佐藤:私は、陰の主役は中国になってくると見ています。プーチンが柔道家で親日感情がある、などと言われますが、日露関係にとってはあくまで二次的、三次的な要素です。

鈴木:私も同じ考えです。中国は発展を続けるために、「ロシアの資源」を欲しがっている。ただ、ロシア側には国境を接している中国の膨張を警戒している面があります。特にプーチンさんにはその意識が強い。日露がしっかりいい関係になることは、ロシアにとって、中国への牽制になるわけです。この構図を理解することが大切です。

佐藤:今、鈴木さんが「牽制」と言いました。まさに「対中牽制」というのが、プーチン政権になった時の日露接近の隠されたキーワードなんです。これはなかなか表に出てこない。牽制する時に、「おまえを牽制します」とは絶対に言わないですからね。
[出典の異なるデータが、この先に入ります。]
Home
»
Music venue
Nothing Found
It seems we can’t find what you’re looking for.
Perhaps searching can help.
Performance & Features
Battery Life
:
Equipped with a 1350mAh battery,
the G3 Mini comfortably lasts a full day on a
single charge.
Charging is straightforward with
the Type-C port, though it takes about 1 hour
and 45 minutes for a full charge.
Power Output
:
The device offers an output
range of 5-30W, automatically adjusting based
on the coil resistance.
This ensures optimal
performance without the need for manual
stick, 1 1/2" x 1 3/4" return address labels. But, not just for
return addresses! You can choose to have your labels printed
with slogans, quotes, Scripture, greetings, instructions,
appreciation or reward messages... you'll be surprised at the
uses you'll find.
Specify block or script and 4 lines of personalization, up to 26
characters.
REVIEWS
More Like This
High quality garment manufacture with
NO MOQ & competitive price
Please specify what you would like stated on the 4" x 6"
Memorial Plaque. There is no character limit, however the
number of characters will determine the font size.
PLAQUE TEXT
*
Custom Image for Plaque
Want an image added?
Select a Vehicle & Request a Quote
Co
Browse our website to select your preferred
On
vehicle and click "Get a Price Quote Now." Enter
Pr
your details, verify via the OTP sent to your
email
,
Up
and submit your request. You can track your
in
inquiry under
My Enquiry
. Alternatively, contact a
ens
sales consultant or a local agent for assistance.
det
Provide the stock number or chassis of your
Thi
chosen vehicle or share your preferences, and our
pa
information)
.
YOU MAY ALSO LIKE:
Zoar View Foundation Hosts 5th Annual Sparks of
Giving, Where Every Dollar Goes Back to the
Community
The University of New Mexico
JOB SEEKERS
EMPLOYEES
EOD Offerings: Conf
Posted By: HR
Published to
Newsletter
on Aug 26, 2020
 ただ、プーチンの行動を細かく見ると、その対中スタンスがわかる。例えば天然ガスに関して、日本には提供するとどんどん言ってくる。ところが、エネルギーをのどから手が出るほど欲しがっている中国に対しては、「ガスは最重要問題じゃない」と受け流す。

鈴木:日本政府にはその認識を持ってもらいたい。去年の東日本大震災の時に、いち早くプーチン首相が、「油でもガスでも、日本に必要なものは全部出す用意がある」とメッセージを出しました。とても重要なことですが、日本政府はそれを受け止めることができなかった。